The whiff of countercultural incense you pick up on Mother Earth’s 1968 debut Living With the Animals is present on 1969’s Make a Joyful Noise, which the group recorded at Mt. Juliet recording studio Bradley’s Barn that year. Among the musicians who played on Make a Joyful Noise are guitarist Pete Drake, pianist Hargus “Pig” Robbins and fiddler Johnny Gimble — all now-legendary Nashville session musicians.
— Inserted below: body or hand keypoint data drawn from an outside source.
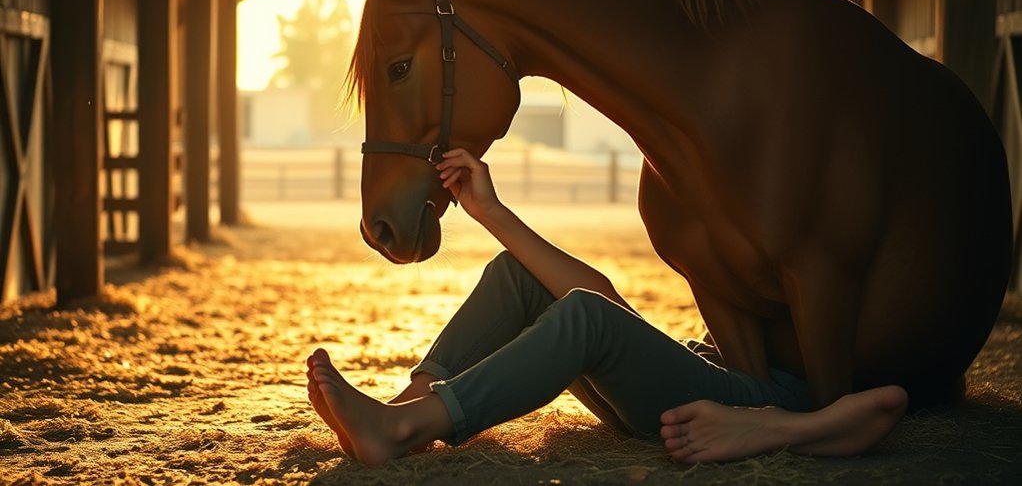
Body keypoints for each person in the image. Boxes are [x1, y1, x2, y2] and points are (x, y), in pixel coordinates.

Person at [306, 148, 908, 467]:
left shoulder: (835, 261)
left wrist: (761, 428)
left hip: (745, 402)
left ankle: (404, 429)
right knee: (523, 276)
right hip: (707, 376)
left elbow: (888, 403)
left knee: (587, 318)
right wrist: (490, 212)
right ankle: (406, 411)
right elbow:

The album’s combination of soul and country remains prescient.

Nelson recorded Mother Earth Presents Tracy Nelson Country in Nashville in mid-1969 with Pete Drake and guitarist Scotty Moore producing her on a set of country and blues songs that includes Arthur Crudup’s “That’s All Right” and Bill Owens and Dolly Parton’s “Why, Why, Why.” Released in September 1969 — about a month after Make a Joyful Noise — it stands with The Flying Burrito Brothers’ The Gilded Palace of Sin as an essential document of the early country-rock movement.

“Those were the days when the record labels were just throwing money away,” Nelson says. “I think we got a $15,000 budget. I was embarrassed, because our budget [for the Mother Earth albums] was, like, $100,000 or something. So I went to Pete Drake and I said, ‘Mercury is coming up with a budget, but it’s not much — it’s only $15,000.’ He said, ‘I could make six records with that.’”

Indeed, those were different days. Nelson released two stylistically disparate records at virtually the same time, and her label signed off on it, even at a somewhat reduced budget for Tracy Nelson Country. No matter the motivation or the commercial calculations, the album — like all of Nelson’s work — has endured. As she tells me, she’s working on a new record.

“I just can’t decide what direction to take. I’ve still got about 30 tunes left over from the last record. What I really want to do is the [same] kind of record I’ve ever done: Just pull together a bunch of tunes that I really like and get the right musicians, and then do it.”